情報だけで査定するため、査定にかかる時間が短いことが大きなメリットです。また、査定結果は電話やメールで知らされるため、打ち合わせの日時を決めなくていいというメリットもあります。
簡易査定をする場合は、複数の不動産会社に無料で依頼できる一括査定サイトが便利です。複数社を比較することで、最も高く家を売ってくれそうな不動産会社がわかります。
ただし、簡易査定は建物の詳しい状態や立地の利便性に関わる詳細などが考慮されないため、正確な市場価値との差が生じることがある点がデメリットです。
簡易査定の段階で家の価値がほとんどないことが判明し、財産分与に考慮しないと判断したのであれば簡易査定まででも構いません。しかし、簡易査定によって算出される売却価格から代償金の取り決めをするには不向きです。
訪問査定
不動産会社の担当者が訪問して査定する方法です。複数業者の簡易査定を取り寄せてから、高く売ってくれそうな数社に訪問査定を依頼することをおすすめします。
訪問査定では隣地との境界、インフラ、近隣との関係、建物の状態など詳しくチェックして査定するため、売却時の価格と近しい市場価格を把握しやすい点が特徴です。
簡易査定と比べて精密なので、売却を検討する際はもちろんのこと、一方が住み続ける選択をする場合の代償金の算出にも役立ちます。

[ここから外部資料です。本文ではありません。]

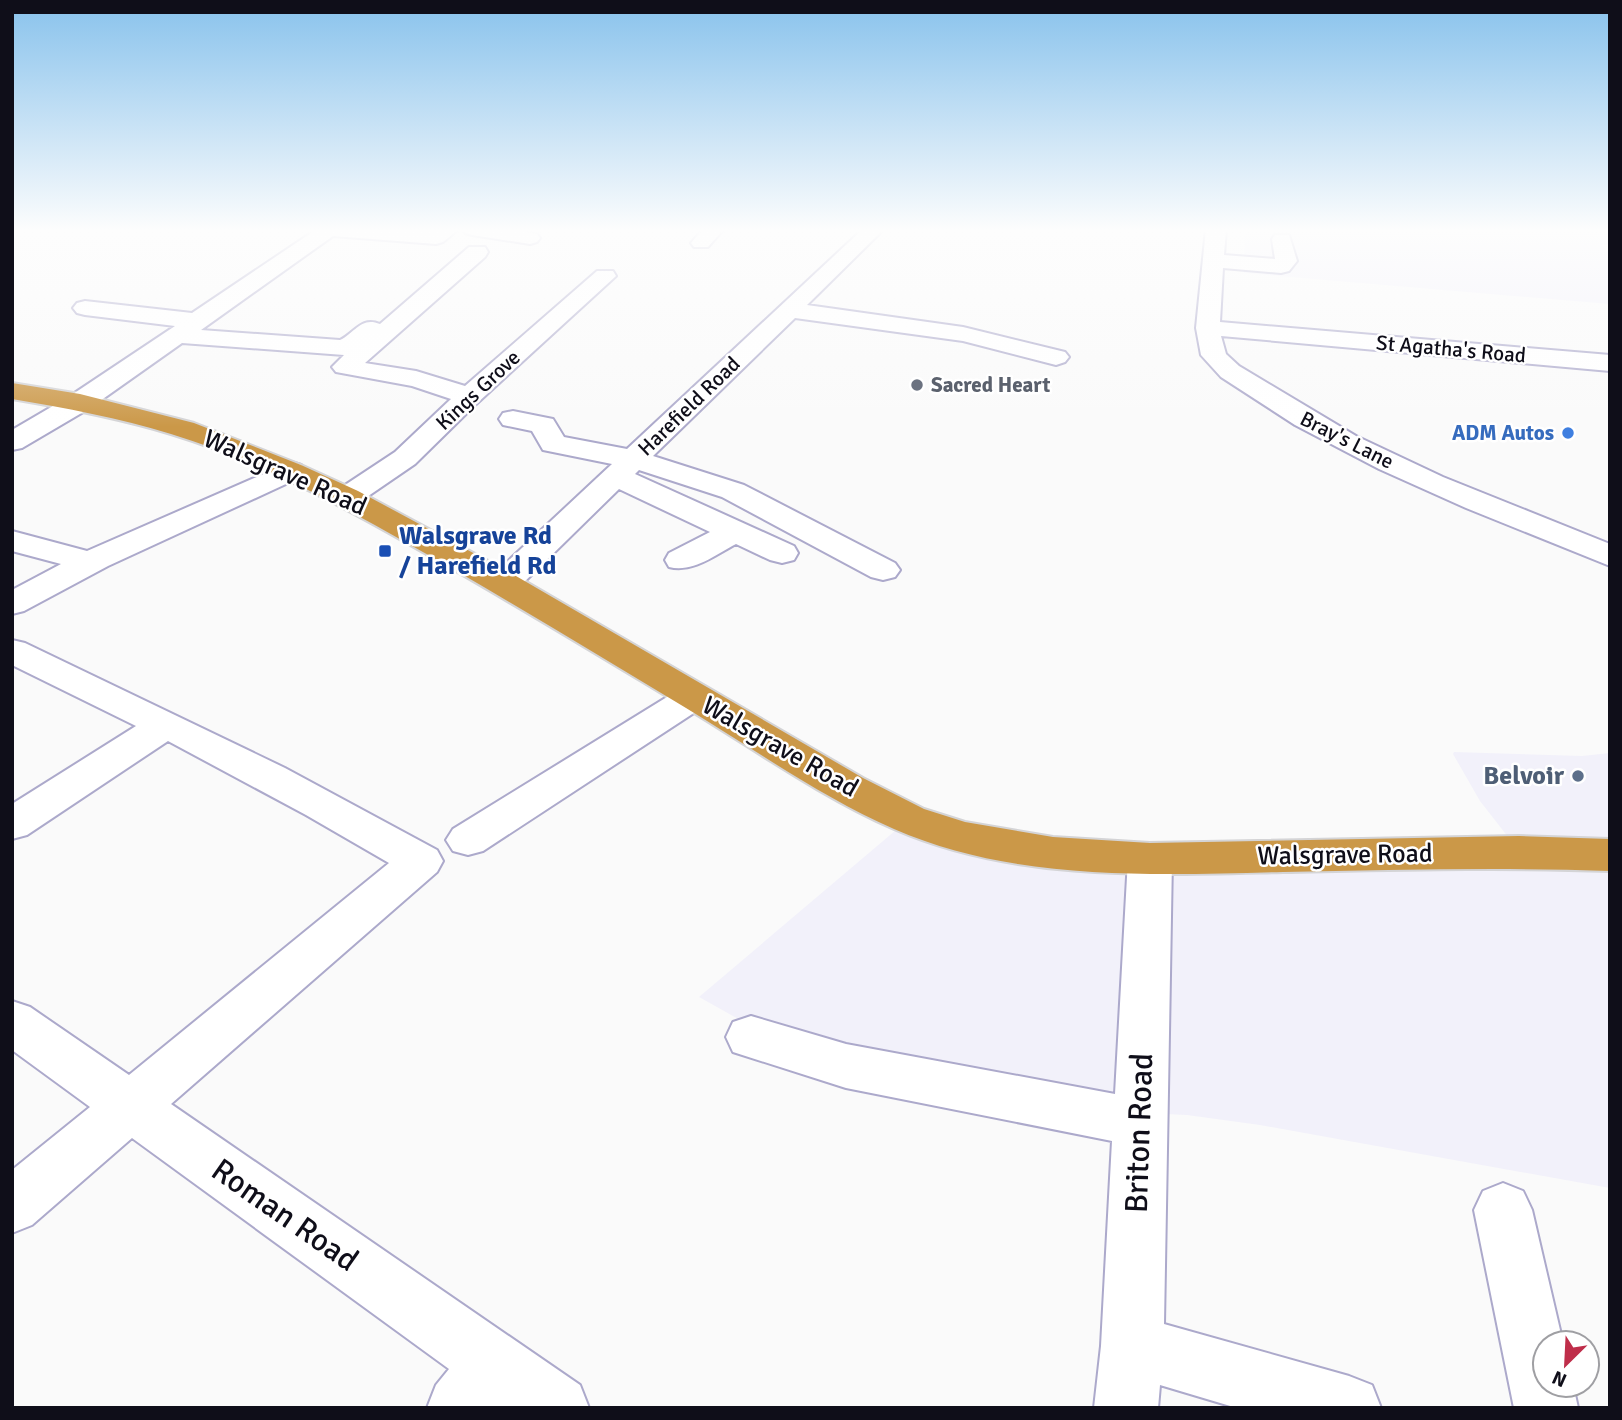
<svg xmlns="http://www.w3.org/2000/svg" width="1622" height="1420" font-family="Signika,sans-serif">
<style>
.built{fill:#f2f1fa}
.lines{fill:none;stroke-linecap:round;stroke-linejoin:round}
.minor-casing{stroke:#aca9cb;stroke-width:4}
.highway-casing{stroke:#d4d4d6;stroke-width:4}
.minor{fill:#fff;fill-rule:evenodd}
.highway{fill:#cb9848;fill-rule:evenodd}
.worship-dot{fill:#6b7280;stroke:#fff;stroke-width:2.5}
.shop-dot{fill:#3f7fe0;stroke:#fff;stroke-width:2.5}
.transit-dot{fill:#1a4fb4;stroke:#fff;stroke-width:2.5}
.service-dot{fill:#5c6f8a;stroke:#fff;stroke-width:2.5}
.labels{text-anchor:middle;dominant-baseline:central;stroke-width:5;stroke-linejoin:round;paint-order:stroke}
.far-street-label{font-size:21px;fill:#0f0e19;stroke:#fff}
.far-worship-label{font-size:21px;font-weight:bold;fill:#5b616d;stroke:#fff;text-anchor:start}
.far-shop-label{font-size:21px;font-weight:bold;fill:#366cbe;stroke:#fff;text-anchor:end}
.street-label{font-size:26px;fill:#0f0e19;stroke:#fff}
.transit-label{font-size:26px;font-weight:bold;fill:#164399;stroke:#fff;text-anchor:start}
.service-label{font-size:26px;font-weight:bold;fill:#4e5e75;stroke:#fff;text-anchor:end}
.near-street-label{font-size:32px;fill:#0f0e19;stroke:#fff}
</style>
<rect width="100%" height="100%" fill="#fafafa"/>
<path class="built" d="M 1245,229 L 1610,229 L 1610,245 L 1602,245 L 1610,255 L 1610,304 L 1244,273 Z
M 1454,752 L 1582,756 L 1610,753 L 1610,1188 L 1260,1125 L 1187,1115 L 1075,1110 L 767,1035 L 699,997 L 909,819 L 978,841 L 1519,851 L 1480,801 L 1453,754 Z"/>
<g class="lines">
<defs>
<path id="minor" d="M 317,229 L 432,231 L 436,229 L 459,229 L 443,242 L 436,244 L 333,236 L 201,330 L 340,340 C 355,333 361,316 380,324 L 469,247 L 485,247 L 488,252 L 485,257 L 365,363 L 416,371 L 465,386 L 597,271 L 613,271 L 616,276 L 474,406 L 415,464 L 358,503 L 347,506 L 336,503 L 332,497 L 336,491 L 395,452 L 451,399 L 412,386 L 336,372 L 332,367 L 344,355 L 182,343 L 90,408 L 22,448 L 12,450 L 12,430 L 70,396 L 175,326 L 85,315 L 77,313 L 73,308 L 77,303 L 85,301 L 192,313 Z
M 462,229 L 509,229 L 537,234 L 540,238 L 537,242 L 530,244 L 472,235 L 465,233 Z
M 703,229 L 724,229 L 708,247 L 694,247 L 691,243 Z
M 863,229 L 884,229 L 807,305 L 963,327 L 1065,352 L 1069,357 L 1065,362 L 1056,365 L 963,341 L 795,318 L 653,456 L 744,485 L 895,563 L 900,570 L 895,577 L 883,580 L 871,577 L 722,497 L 639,470 L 635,474 L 794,546 L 798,553 L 794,560 L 782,563 L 770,560 L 736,544 C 715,555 693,573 669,567 L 665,560 L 669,553 L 710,532 L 619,489 L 516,590 L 504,593 L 492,590 L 487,583 L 492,576 L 612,464 L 543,450 L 532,431 L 503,425 L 499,419 L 503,413 L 513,411 L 553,419 L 564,437 L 627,449 Z
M 1206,229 L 1226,229 L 1224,255 L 1275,259 L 1272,239 L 1275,235 L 1289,235 L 1297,261 L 1289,271 L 1281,273 L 1223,268 L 1220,322 L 1610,355 L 1610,371 L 1221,336 L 1226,354 L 1239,366 L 1356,436 L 1443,477 L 1610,544 L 1610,566 L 1466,508 L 1379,469 L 1295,425 L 1221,377 L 1201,355 L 1196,328 Z
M 291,462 L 301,465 L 306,471 L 301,477 L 108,566 L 24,611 L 12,614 L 12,590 L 61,564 L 12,551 L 12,531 L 87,551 Z
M 12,640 L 25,643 L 285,768 L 437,850 L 443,861 L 437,872 L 171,1104 L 580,1385 L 589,1408 L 427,1408 L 436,1385 L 449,1369 L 132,1138 L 32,1225 L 12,1233 L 12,1170 L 90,1107 L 12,1050 L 12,1001 L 30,1007 L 129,1075 L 389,863 L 306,815 L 168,741 L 27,835 L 12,839 L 12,804 L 136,726 L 12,665 Z
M 693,685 L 706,689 L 712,697 L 706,705 L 483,851 L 468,855 L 453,851 L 446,840 L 453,829 L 680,689 Z
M 1150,843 L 1166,848 L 1172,859 L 1164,1324 L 1349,1376 L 1372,1385 L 1381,1408 L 1237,1408 L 1160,1385 L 1158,1408 L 1094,1408 L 1101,1346 L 1112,1141 L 846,1088 L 733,1052 L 726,1037 L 733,1022 L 751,1016 L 846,1044 L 1115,1094 L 1128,859 L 1134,848 Z
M 1503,1183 L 1523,1191 L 1532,1210 L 1563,1343 L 1545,1343 L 1545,1385 L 1573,1385 L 1578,1408 L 1514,1408 L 1474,1210 L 1483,1191 Z"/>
<path id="highway" d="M 12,383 L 80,394 L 194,423 L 301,465 L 358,491 L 516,576 L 863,778 L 924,809 L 965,822 L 1053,837 L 1150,843 L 1519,836 L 1610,839 L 1610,871 C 1501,867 1392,870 1283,872 C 1154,875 1015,882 894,829 C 821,797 754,749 686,708 C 593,652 500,595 405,542 C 331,500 253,459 171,434 C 119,418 66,408 12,399 Z"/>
</defs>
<use href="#minor" class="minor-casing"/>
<use href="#highway" class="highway-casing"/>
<use href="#minor" class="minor"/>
<use href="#highway" class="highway"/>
</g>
<linearGradient id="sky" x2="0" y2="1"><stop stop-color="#88c2ec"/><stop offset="0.54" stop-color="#fdfdfd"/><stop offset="1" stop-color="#fdfdfd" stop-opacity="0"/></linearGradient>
<rect width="1622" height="427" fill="url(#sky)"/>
<circle class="worship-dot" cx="917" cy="385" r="7"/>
<circle class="shop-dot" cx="1568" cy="433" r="7"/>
<rect class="transit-dot" x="378" y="544" width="14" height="14" rx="3.5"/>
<circle class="service-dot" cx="1578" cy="776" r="7"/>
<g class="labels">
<g class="far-street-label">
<text transform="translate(1451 349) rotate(5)">St Agatha's Road</text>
<text transform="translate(478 390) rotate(-43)">Kings Grove</text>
<text transform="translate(689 406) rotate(-44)">Harefield Road</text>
<text transform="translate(1347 440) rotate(27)">Bray's Lane</text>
</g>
<g class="far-worship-label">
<text x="931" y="385">Sacred Heart</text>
</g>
<g class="far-shop-label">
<text x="1554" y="433">ADM Autos</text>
</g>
<g class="street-label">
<text transform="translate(285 473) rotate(24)">Walsgrave Road</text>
<text transform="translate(780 747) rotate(30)">Walsgrave Road</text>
<text transform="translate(1345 855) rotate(-1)">Walsgrave Road</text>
</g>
<g class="transit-label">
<text x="399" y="536">Walsgrave Rd<tspan x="399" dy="30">/ Harefield Rd</tspan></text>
</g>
<g class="service-label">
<text x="1564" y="776">Belvoir</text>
</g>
<g class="near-street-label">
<text transform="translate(1139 1133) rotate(-88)">Briton Road</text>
<text transform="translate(285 1215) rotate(35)">Roman Road</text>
</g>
</g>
<rect width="1622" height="1420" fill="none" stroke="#0f0e19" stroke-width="28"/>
<g transform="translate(1566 1364) rotate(204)"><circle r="33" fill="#ffffff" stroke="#9f9fa3" stroke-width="2"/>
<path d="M0-5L12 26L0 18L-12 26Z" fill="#bf2e4a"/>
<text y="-10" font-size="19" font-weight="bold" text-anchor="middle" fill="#0f0e19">N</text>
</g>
</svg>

デメリットとしては、簡易査定と比べて時間がかかることと、不動産会社の訪問を受け入れる必要がある点です。離婚をするという事情を知られたくないときは、抵抗感があるかもしれません。
最もおすすめなのは、売却して財産分与する方法です。
しかしながら、さまざまな理由でそれが困難な方も多いでしょう。 法律では、そういった場合に備えて細かくルールが決められていますので、うまく話が進められない場合は、司法書士や弁護士などの専門家に相談するのが賢明です。